Chapter 02: Micrograd — Backpropagation from Scratch
Modern deep learning frameworks like PyTorch hide the mechanics of backpropagation behind a clean API. To truly understand how neural networks learn, it helps to build the machinery yourself. In this chapter we implement micrograd: a miniature scalar-valued automatic differentiation engine that computes gradients via reverse-mode autodiff (backpropagation).
Every operation we support (+, *, relu, exp, log) records its inputs and a backward function that knows how to propagate gradients back through that operation. After a forward pass we call .backward() on the final scalar loss and the engine walks the computation graph in reverse topological order, accumulating ∂loss/∂node for every node.
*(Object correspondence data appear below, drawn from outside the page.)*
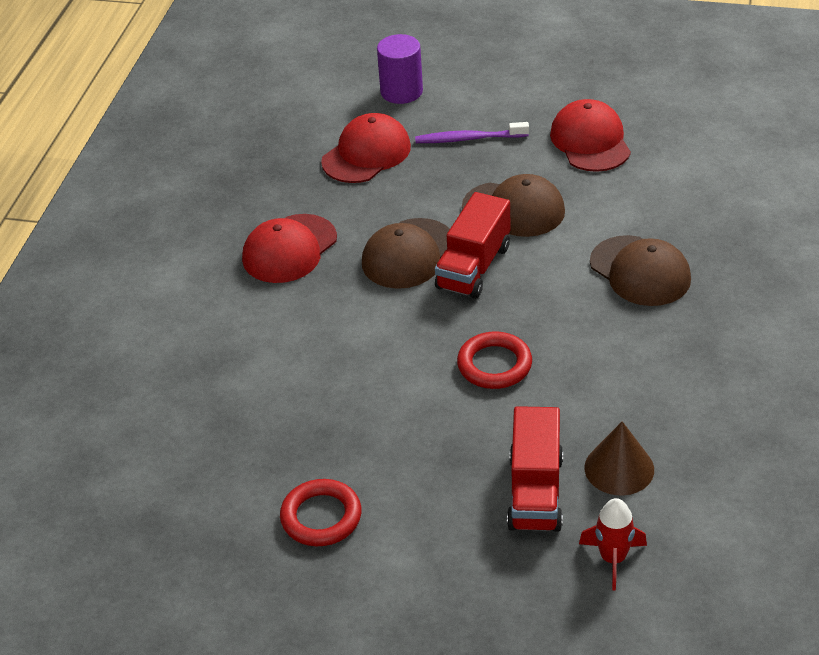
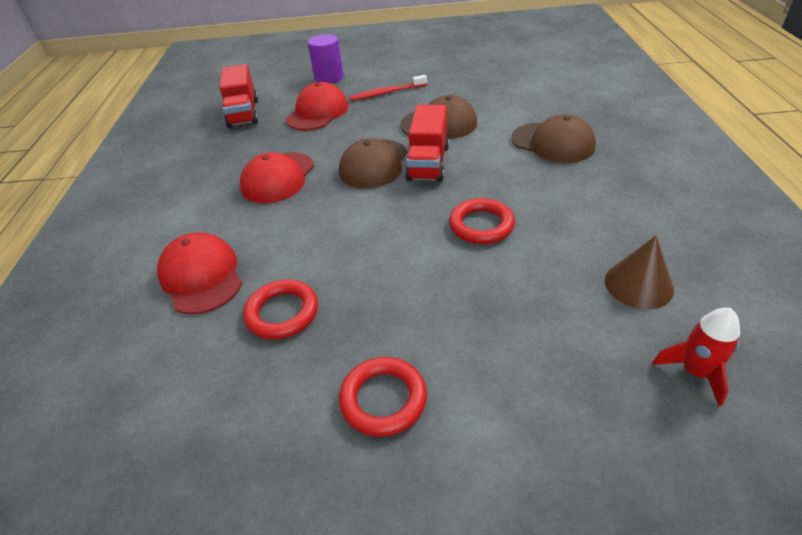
camera: 15 degrees left, 0 degrees up
purple toothbrush [415,122,529,143] -> red toothbrush [349,75,427,101]
red truck [507,406,563,532] -> red truck moved to [220,64,258,128]
red cap [550,99,631,172] -> red cap moved to [157,232,242,314]
none -> red ring [243,280,318,339]

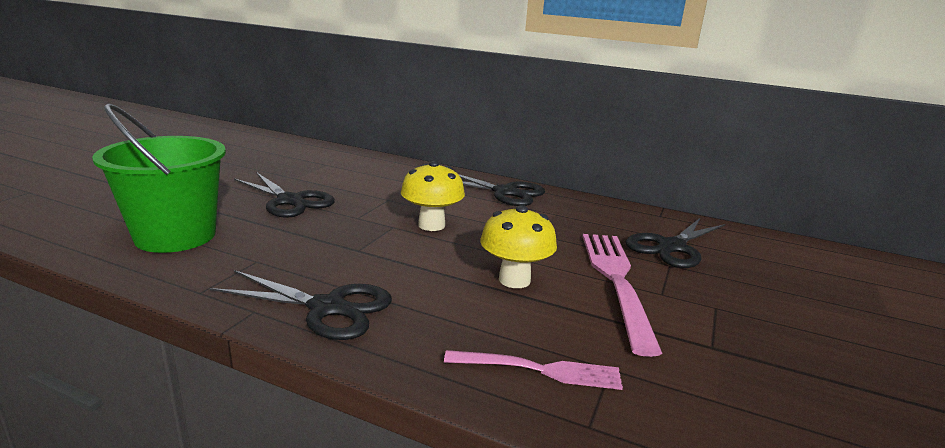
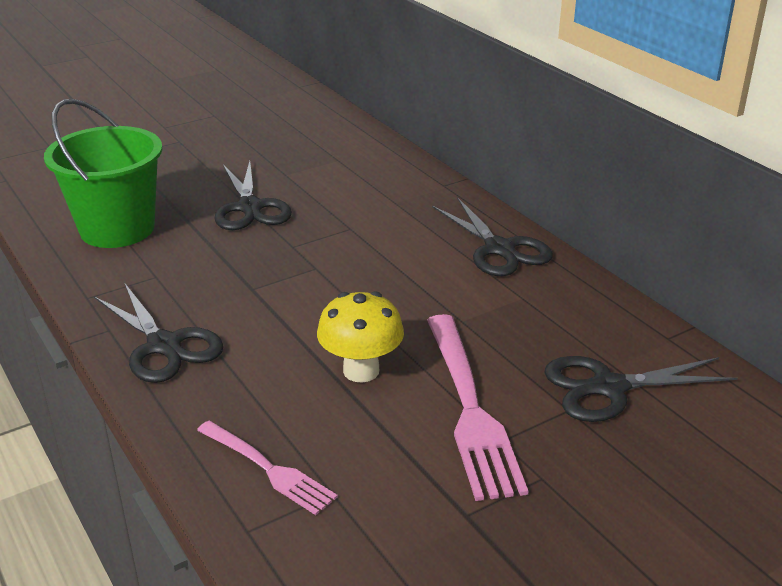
camera: 35 degrees right, 10 degrees up
yellow mushroom [401,161,465,231] -> none
pink fork [582,234,663,357] -> pink fork turned 135 degrees clockwise [427,314,528,501]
This is exactly what PyTorch’s autograd does — just over tensors instead of scalars. Once you understand the scalar version the tensor version is conceptually identical; the shapes just add an extra dimension.
We then stack these scalar operations into a tiny multi-layer perceptron (MLP) and train it on XOR, the canonical non-linearly-separable problem. XOR requires at least one hidden layer, so it’s the simplest problem that cannot be solved with a linear model — making it the perfect test for backprop correctness.
1. The Value Class
import math
class Value:
"""A scalar value that tracks its computation graph for backprop."""
def __init__(self, data: float, _children=(), _op="", label=""):
self.data = float(data)
self.grad = 0.0 # ∂loss/∂self, initialised to 0
self._backward = lambda: None # filled in by each operation
self._prev = set(_children)
self._op = _op
self.label = label
def __repr__(self):
return f"Value(data={self.data:.4f}, grad={self.grad:.4f})"
# ------------------------------------------------------------------ #
# Forward operations #
# ------------------------------------------------------------------ #
def __add__(self, other):
other = other if isinstance(other, Value) else Value(other)
out = Value(self.data + other.data, (self, other), "+")
def _backward():
# d(out)/d(self) = 1, d(out)/d(other) = 1
self.grad += out.grad
other.grad += out.grad
out._backward = _backward
return out
def __mul__(self, other):
other = other if isinstance(other, Value) else Value(other)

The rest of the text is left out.